### PROVIDED RECORDS
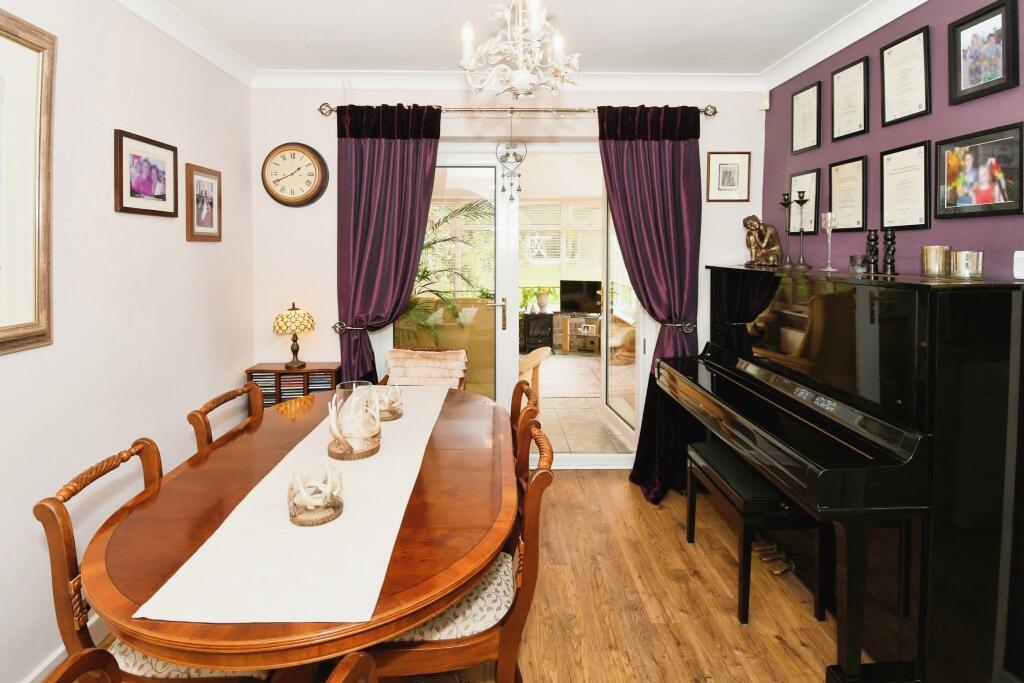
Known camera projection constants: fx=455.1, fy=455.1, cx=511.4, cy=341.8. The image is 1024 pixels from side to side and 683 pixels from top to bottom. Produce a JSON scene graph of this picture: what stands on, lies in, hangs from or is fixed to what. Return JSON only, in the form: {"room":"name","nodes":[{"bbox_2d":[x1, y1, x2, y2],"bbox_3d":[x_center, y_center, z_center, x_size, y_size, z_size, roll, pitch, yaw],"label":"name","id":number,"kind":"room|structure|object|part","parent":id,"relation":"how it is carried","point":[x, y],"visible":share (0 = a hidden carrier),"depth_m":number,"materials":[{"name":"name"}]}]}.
{"room":"dining room","nodes":[
{"label":"dining room","id":0,"kind":"room"},
{"bbox_2d":[0,0,255,682],"bbox_3d":[-1.688,-0.040,0.741,0.158,2.685,4.756,0,3,-1],"label":"left wall","id":1,"kind":"structure","parent":0,"point":[183,241],"depth_m":1.86,"materials":[{"name":"white paint"}]},
{"bbox_2d":[0,7,54,356],"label":"mirror","id":2,"kind":"object","parent":1,"relation":"attached to","point":[3,331],"visible":1,"depth_m":1.49,"materials":[{"name":"gold"}]},
{"bbox_2d":[24,612,108,682],"bbox_3d":[-1.606,1.232,1.066,0.021,0.102,3.441,0,3,-1],"label":"baseboard","id":3,"kind":"structure","parent":1,"relation":"attached to","point":[61,650],"depth_m":1.63,"materials":[{"name":"white paint"}]},
{"bbox_2d":[113,128,177,218],"bbox_3d":[-1.639,-0.743,2.053,0.022,0.333,0.366,0,3,-1],"label":"framed picture","id":4,"kind":"object","parent":1,"relation":"attached to","point":[165,196],"visible":0.98,"depth_m":2.02},
{"bbox_2d":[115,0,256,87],"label":"crown molding","id":5,"kind":"structure","parent":1,"relation":"attached to","point":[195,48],"depth_m":2.31,"materials":[{"name":"white paint"}]},
{"bbox_2d":[184,163,221,241],"bbox_3d":[-1.670,-0.748,2.480,0.023,0.387,0.294,0,3,-1],"label":"framed picture","id":6,"kind":"object","parent":1,"relation":"attached to","point":[207,184],"visible":0.99,"depth_m":2.46,"materials":[{"name":"brown wood"}]},
{"bbox_2d":[398,198,494,346],"bbox_3d":[-1.168,-0.710,5.529,2.466,2.497,2.210,0,3,-1],"label":"palm plant","id":7,"kind":"object","parent":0,"point":[421,277],"visible":0.33,"depth_m":5.43,"materials":[{"name":"green plant"}]},
{"bbox_2d":[71,473,864,682],"bbox_3d":[0.038,1.310,1.077,3.714,0.098,4.752,0,3,-1],"label":"floor","id":8,"kind":"structure","parent":0,"point":[720,604],"depth_m":1.97,"materials":[{"name":"brown wood"}]},
{"bbox_2d":[33,436,261,682],"bbox_3d":[-0.924,0.782,1.348,0.548,0.920,0.494,0,3,-1],"label":"dining chair","id":9,"kind":"object","parent":8,"relation":"on","point":[69,580],"visible":0.43,"depth_m":1.17,"materials":[{"name":"brown wood"}]},
{"bbox_2d":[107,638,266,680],"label":"seat cushion","id":10,"kind":"object","parent":9,"relation":"on","point":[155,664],"visible":0.19,"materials":[{"name":"beige fabric"}]},
{"bbox_2d":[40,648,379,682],"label":"dining chair","id":11,"kind":"object","parent":8,"relation":"on","point":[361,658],"visible":0.87,"depth_m":0.78,"materials":[{"name":"brown wood"}]},
{"bbox_2d":[187,383,263,454],"bbox_3d":[-1.020,0.678,1.990,0.530,0.917,0.489,0,3,-1],"label":"dining chair","id":12,"kind":"object","parent":8,"relation":"on","point":[229,395],"visible":0.18,"depth_m":1.90,"materials":[{"name":"brown wood"}]},
{"bbox_2d":[244,362,340,409],"bbox_3d":[-1.387,0.559,2.971,0.534,0.803,0.248,0,3,-1],"label":"cabinet","id":13,"kind":"object","parent":8,"relation":"on","point":[307,375],"visible":0.3,"depth_m":2.86,"materials":[{"name":"brown wood"}]},
{"bbox_2d":[273,301,315,369],"bbox_3d":[-1.390,-0.049,2.910,0.241,0.415,0.242,0,3,-1],"label":"table lamp","id":14,"kind":"object","parent":13,"relation":"on","point":[287,315],"visible":0.99,"depth_m":2.85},
{"bbox_2d":[78,382,516,680],"bbox_3d":[-0.532,0.784,1.708,1.034,0.747,1.811,0,3,-1],"label":"dining table","id":15,"kind":"object","parent":8,"relation":"on","point":[393,628],"visible":0.68,"depth_m":1.12,"materials":[{"name":"brown wood"}]},
{"bbox_2d":[142,385,444,627],"bbox_3d":[-0.537,0.443,1.663,0.380,0.036,1.599,0,3,-1],"label":"table runner","id":16,"kind":"object","parent":15,"relation":"on","point":[263,480],"visible":0.83,"depth_m":1.10,"materials":[{"name":"fabric"}]},
{"bbox_2d":[288,461,343,525],"bbox_3d":[-0.535,0.399,1.240,0.149,0.138,0.150,0,3,-1],"label":"candle holder","id":17,"kind":"object","parent":16,"relation":"on","point":[323,520],"visible":0.99,"depth_m":1.22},
{"bbox_2d":[327,381,381,460],"bbox_3d":[-0.569,0.284,1.653,0.193,0.231,0.192,0,3,-1],"label":"glass candle holder","id":18,"kind":"object","parent":16,"relation":"on","point":[357,451],"visible":1,"depth_m":1.61,"materials":[{"name":"clear glass"}]},
{"bbox_2d":[373,384,403,420],"bbox_3d":[-0.569,0.269,2.078,0.156,0.139,0.157,0,3,-1],"label":"candle holder","id":19,"kind":"object","parent":16,"relation":"on","point":[393,413],"visible":0.89,"depth_m":2.06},
{"bbox_2d":[382,346,468,391],"bbox_3d":[-0.585,0.499,2.880,0.576,0.881,0.656,0,3,-1],"label":"chair","id":20,"kind":"object","parent":8,"relation":"on","point":[451,359],"visible":0.46,"depth_m":2.99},
{"bbox_2d":[364,422,554,682],"bbox_3d":[-0.175,0.757,1.427,0.566,0.908,0.503,0,3,-1],"label":"dining chair","id":21,"kind":"object","parent":8,"relation":"on","point":[473,596],"visible":0.55,"depth_m":1.25,"materials":[{"name":"brown wood"}]},
{"bbox_2d":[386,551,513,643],"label":"seat cushion","id":22,"kind":"object","parent":21,"relation":"on","point":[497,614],"visible":0.33,"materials":[{"name":"fabric"}]},
{"bbox_2d":[509,379,540,482],"bbox_3d":[-0.156,0.659,2.151,0.536,0.906,0.513,0,3,-1],"label":"dining chair","id":23,"kind":"object","parent":8,"relation":"on","point":[526,391],"visible":0.16,"depth_m":2.09,"materials":[{"name":"brown wood"}]},
{"bbox_2d":[685,441,828,624],"bbox_3d":[1.101,0.844,2.154,0.330,0.535,0.628,0,3,-1],"label":"piano bench","id":24,"kind":"object","parent":8,"relation":"on","point":[698,456],"visible":0.78,"depth_m":1.92,"materials":[{"name":"black wood"}]},
{"bbox_2d":[661,265,1022,682],"bbox_3d":[1.380,0.401,2.187,0.668,1.387,1.612,0,3,-1],"label":"piano","id":25,"kind":"object","parent":8,"relation":"on","point":[768,345],"visible":0.98,"depth_m":1.52,"materials":[{"name":"black wood"}]},
{"bbox_2d":[742,213,782,267],"bbox_3d":[1.514,-0.607,2.756,0.170,0.299,0.218,-1,4,-24],"label":"figurine","id":26,"kind":"object","parent":25,"relation":"on","point":[754,226],"visible":0.99,"depth_m":2.71,"materials":[{"name":"metal"}]},
{"bbox_2d":[780,194,794,267],"bbox_3d":[1.547,-0.624,2.557,0.090,0.399,0.090,0,3,-1],"label":"candlestick","id":27,"kind":"object","parent":25,"relation":"on","point":[784,204],"visible":0.99,"depth_m":2.54,"materials":[{"name":"black metal"}]},
{"bbox_2d":[793,193,811,269],"bbox_3d":[1.566,-0.595,2.459,0.096,0.396,0.096,0,3,-1],"label":"candlestick","id":28,"kind":"object","parent":25,"relation":"on","point":[804,200],"visible":0.99,"depth_m":2.45,"materials":[{"name":"metal"}]},
{"bbox_2d":[821,213,838,271],"bbox_3d":[1.553,-0.491,2.230,0.081,0.275,0.080,0,3,-1],"label":"glass candlestick","id":29,"kind":"object","parent":25,"relation":"on","point":[828,226],"visible":0.99,"depth_m":2.22,"materials":[{"name":"clear glass"}]},
{"bbox_2d":[849,254,866,272],"bbox_3d":[1.558,-0.348,2.047,0.071,0.071,0.072,0,3,-1],"label":"holder","id":30,"kind":"object","parent":25,"relation":"on","point":[854,267],"visible":0.98,"depth_m":2.02,"materials":[{"name":"clear glass"}]},
{"bbox_2d":[864,229,879,273],"bbox_3d":[1.571,-0.398,1.987,0.064,0.187,0.065,0,3,-1],"label":"candlestick","id":31,"kind":"object","parent":25,"relation":"on","point":[868,239],"visible":0.98,"depth_m":1.97,"materials":[{"name":"wood"}]},
{"bbox_2d":[881,228,896,275],"bbox_3d":[1.567,-0.376,1.890,0.060,0.187,0.060,0,3,-1],"label":"candlestick","id":32,"kind":"object","parent":25,"relation":"on","point":[890,239],"visible":0.98,"depth_m":1.88,"materials":[{"name":"black wood"}]},
{"bbox_2d":[920,245,950,276],"bbox_3d":[1.617,-0.308,1.739,0.088,0.110,0.088,0,3,-1],"label":"candle holder","id":33,"kind":"object","parent":25,"relation":"on","point":[938,249],"visible":0.99,"depth_m":1.71,"materials":[{"name":"gold metal"}]},
{"bbox_2d":[950,250,983,278],"bbox_3d":[1.642,-0.278,1.647,0.090,0.093,0.091,0,3,-1],"label":"candle holder","id":34,"kind":"object","parent":25,"relation":"on","point":[958,261],"visible":0.99,"depth_m":1.62,"materials":[{"name":"metal"}]},
{"bbox_2d":[248,85,766,462],"bbox_3d":[0.055,-0.412,3.149,3.583,2.741,0.207,0,3,-1],"label":"back wall","id":35,"kind":"structure","parent":0,"point":[329,142],"depth_m":3.02,"materials":[{"name":"white paint"}]},
{"bbox_2d":[261,142,328,206],"bbox_3d":[-1.409,-1.084,2.949,0.414,0.415,0.060,0,3,-1],"label":"wall clock","id":36,"kind":"object","parent":35,"relation":"attached to","point":[303,152],"visible":0.99,"depth_m":2.93,"materials":[{"name":"brown wood"}]},
{"bbox_2d":[332,320,378,334],"bbox_3d":[-1.027,-0.094,2.985,0.265,0.082,0.190,0,3,-1],"label":"curtain tieback","id":37,"kind":"object","parent":35,"relation":"attached to","point":[335,327],"visible":0.47,"depth_m":2.92,"materials":[{"name":"silver metal"}]},
{"bbox_2d":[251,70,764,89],"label":"crown molding","id":38,"kind":"structure","parent":35,"relation":"attached to","point":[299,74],"depth_m":2.90,"materials":[{"name":"white paint"}]},
{"bbox_2d":[316,101,716,117],"bbox_3d":[0.061,-1.491,2.940,2.508,0.075,0.136,0,3,-1],"label":"curtain rod","id":39,"kind":"object","parent":35,"relation":"attached to","point":[566,110],"visible":0.71,"depth_m":2.89,"materials":[{"name":"silver metal"}]},
{"bbox_2d":[334,102,442,382],"bbox_3d":[-0.799,-0.280,2.907,0.689,2.447,0.145,0,3,-1],"label":"left curtain","id":40,"kind":"object","parent":39,"relation":"hanging from","point":[403,150],"visible":0.78,"depth_m":2.89,"materials":[{"name":"fabric"}]},
{"bbox_2d":[496,126,525,199],"bbox_3d":[0.001,-1.185,2.977,0.186,0.551,0.025,0,3,-1],"label":"wind chime","id":41,"kind":"object","parent":39,"relation":"hanging from","point":[503,188],"visible":0.99,"depth_m":2.98,"materials":[{"name":"grey metal"}]},
{"bbox_2d":[597,103,704,502],"bbox_3d":[0.888,-0.257,2.872,0.690,2.488,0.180,0,3,-1],"label":"right curtain","id":42,"kind":"object","parent":39,"relation":"hanging from","point":[678,148],"visible":0.79,"depth_m":2.87,"materials":[{"name":"fabric"}]},
{"bbox_2d":[388,140,646,468],"bbox_3d":[0.010,-0.227,3.216,1.848,2.314,0.184,0,3,-1],"label":"french door","id":43,"kind":"structure","parent":35,"relation":"in","point":[614,462],"depth_m":3.19,"materials":[{"name":"glass"}]},
{"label":"door handle","id":44,"kind":"part","parent":43,"relation":"part of","materials":[{"name":"gold metal"}]},
{"bbox_2d":[663,319,695,333],"bbox_3d":[1.113,-0.103,2.993,0.192,0.084,0.170,0,3,-1],"label":"curtain tieback","id":45,"kind":"object","parent":35,"relation":"attached to","point":[684,325],"visible":0.56,"depth_m":2.92,"materials":[{"name":"silver metal"}]},
{"bbox_2d":[705,151,749,202],"bbox_3d":[1.457,-1.110,3.068,0.274,0.326,0.021,0,3,-1],"label":"framed picture","id":46,"kind":"object","parent":35,"relation":"attached to","point":[734,170],"visible":0.99,"depth_m":3.06},
{"bbox_2d":[756,92,769,109],"bbox_3d":[1.663,-1.599,3.017,0.062,0.103,0.060,0,3,-1],"label":"motion sensor","id":47,"kind":"object","parent":35,"relation":"attached to","point":[764,102],"visible":0.98,"depth_m":3.00,"materials":[{"name":"white"}]},
{"bbox_2d":[143,0,881,75],"bbox_3d":[0.069,-1.474,0.985,3.715,0.109,4.505,0,3,-1],"label":"ceiling","id":48,"kind":"structure","parent":0,"point":[371,60],"depth_m":2.38,"materials":[{"name":"white paint"}]},
{"bbox_2d":[457,0,580,99],"bbox_3d":[0.026,-1.177,1.603,0.466,0.640,0.457,0,3,-1],"label":"chandelier","id":49,"kind":"object","parent":48,"relation":"hanging from","point":[518,80],"visible":0.99,"depth_m":1.58,"materials":[{"name":"white metal"}]},
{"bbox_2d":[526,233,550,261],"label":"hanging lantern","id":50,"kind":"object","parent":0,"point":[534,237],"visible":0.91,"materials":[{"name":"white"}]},
{"bbox_2d":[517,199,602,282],"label":"window blind","id":51,"kind":"object","parent":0,"point":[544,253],"visible":0.49,"depth_m":8.31,"materials":[{"name":"white"}]},
{"bbox_2d":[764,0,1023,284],"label":"purple wall","id":52,"kind":"structure","parent":0,"point":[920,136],"depth_m":2.09,"materials":[{"name":"purple paint"}]},
{"bbox_2d":[788,169,819,234],"bbox_3d":[1.732,-0.822,2.703,0.022,0.358,0.257,0,3,-1],"label":"framed certificate","id":53,"kind":"object","parent":52,"relation":"attached to","point":[808,174],"visible":0.7,"depth_m":2.67,"materials":[{"name":"black"}]},
{"bbox_2d":[790,81,820,153],"bbox_3d":[1.725,-1.310,2.686,0.022,0.359,0.248,0,3,-1],"label":"framed certificate","id":54,"kind":"object","parent":52,"relation":"attached to","point":[798,118],"visible":0.98,"depth_m":2.67,"materials":[{"name":"black"}]},
{"bbox_2d":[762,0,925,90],"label":"right crown molding","id":55,"kind":"structure","parent":52,"relation":"attached to","point":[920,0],"depth_m":2.37,"materials":[{"name":"white paint"}]},
{"bbox_2d":[827,155,868,232],"bbox_3d":[1.749,-0.764,2.381,0.027,0.370,0.257,0,3,-1],"label":"framed certificate","id":56,"kind":"object","parent":52,"relation":"attached to","point":[834,200],"visible":0.97,"depth_m":2.37,"materials":[{"name":"beige paper"}]},
{"bbox_2d":[830,56,869,140],"bbox_3d":[1.752,-1.255,2.374,0.024,0.361,0.255,0,3,-1],"label":"framed certificate","id":57,"kind":"object","parent":52,"relation":"attached to","point":[840,102],"visible":0.98,"depth_m":2.36,"materials":[{"name":"black"}]},
{"bbox_2d":[879,140,930,231],"bbox_3d":[1.750,-0.686,2.036,0.025,0.371,0.258,0,3,-1],"label":"framed certificate","id":58,"kind":"object","parent":52,"relation":"attached to","point":[890,164],"visible":0.97,"depth_m":2.02,"materials":[{"name":"black"}]},
{"bbox_2d":[880,25,930,127],"bbox_3d":[1.765,-1.184,2.054,0.023,0.359,0.255,0,3,-1],"label":"framed certificate","id":59,"kind":"object","parent":52,"relation":"attached to","point":[888,110],"visible":0.97,"depth_m":2.04,"materials":[{"name":"black"}]},
{"bbox_2d":[935,121,1023,220],"bbox_3d":[1.763,-0.630,1.725,0.023,0.316,0.325,0,3,-1],"label":"framed photo","id":60,"kind":"object","parent":52,"relation":"attached to","point":[986,202],"visible":0.98,"depth_m":1.71,"materials":[{"name":"black"}]},
{"bbox_2d":[948,0,1019,105],"bbox_3d":[1.775,-1.088,1.721,0.023,0.301,0.249,0,3,-1],"label":"framed picture","id":61,"kind":"object","parent":52,"relation":"attached to","point":[970,80],"visible":0.98,"depth_m":1.71,"materials":[{"name":"black"}]},
{"bbox_2d":[1013,250,1023,278],"bbox_3d":[1.737,-0.259,1.521,0.036,0.098,0.090,0,3,-1],"label":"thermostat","id":62,"kind":"object","parent":52,"relation":"attached to","point":[1020,259],"visible":0.99,"depth_m":1.54,"materials":[{"name":"white plastic"}]},
{"label":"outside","id":63,"kind":"structure","parent":0,"visible":0},
{"bbox_2d":[536,351,634,455],"bbox_3d":[-0.178,0.599,5.638,6.241,0.102,4.649,0,3,-1],"label":"floor","id":64,"kind":"structure","parent":63,"point":[552,437],"depth_m":4.38,"materials":[{"name":"beige tile"}]},
{"bbox_2d":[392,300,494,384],"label":"sofa","id":65,"kind":"object","parent":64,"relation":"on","point":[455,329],"visible":0.42,"depth_m":5.03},
{"bbox_2d":[517,346,551,405],"bbox_3d":[-0.026,0.412,4.269,0.659,0.731,0.737,1,3,21],"label":"chair","id":66,"kind":"object","parent":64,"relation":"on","point":[524,365],"visible":0.37,"depth_m":4.20,"materials":[{"name":"brown wood"}]},
{"bbox_2d":[520,311,554,351],"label":"stove","id":67,"kind":"object","parent":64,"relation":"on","point":[536,335],"visible":0.82,"depth_m":7.53,"materials":[{"name":"black metal"}]},
{"bbox_2d":[522,285,555,312],"bbox_3d":[0.450,-0.749,7.690,0.683,0.498,0.564,0,3,-1],"label":"potted plant","id":68,"kind":"object","parent":67,"relation":"on","point":[544,303],"visible":0.91,"depth_m":7.64,"materials":[{"name":"green plant"}]},
{"bbox_2d":[553,311,600,352],"bbox_3d":[1.247,-0.166,7.670,1.045,0.670,0.465,0,3,-1],"label":"tv stand","id":69,"kind":"object","parent":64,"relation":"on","point":[564,345],"visible":0.79,"depth_m":7.60,"materials":[{"name":"wood"}]},
{"bbox_2d":[559,279,601,313],"bbox_3d":[1.167,-0.755,7.629,0.739,0.546,0.183,1,3,19],"label":"television","id":70,"kind":"object","parent":69,"relation":"on","point":[594,283],"visible":0.95,"depth_m":7.61,"materials":[{"name":"black"}]},
{"bbox_2d":[540,354,633,401],"bbox_3d":[0.869,0.466,6.149,1.576,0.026,1.841,0,3,-1],"label":"rug","id":71,"kind":"object","parent":64,"relation":"on","point":[596,391],"visible":0.52,"depth_m":5.93,"materials":[{"name":"beige carpet"}]}
]}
######
● **EXERCISE DIRECTIONS**
Show the lines of the material that contain the word "piano".

● **SOLUTION TO THE EXERCISE**
{"bbox_2d":[685,441,828,624],"bbox_3d":[1.101,0.844,2.154,0.330,0.535,0.628,0,3,-1],"label":"piano bench","id":24,"kind":"object","parent":8,"relation":"on","point":[698,456],"visible":0.78,"depth_m":1.92,"materials":[{"name":"black wood"}]},
{"bbox_2d":[661,265,1022,682],"bbox_3d":[1.380,0.401,2.187,0.668,1.387,1.612,0,3,-1],"label":"piano","id":25,"kind":"object","parent":8,"relation":"on","point":[768,345],"visible":0.98,"depth_m":1.52,"materials":[{"name":"black wood"}]},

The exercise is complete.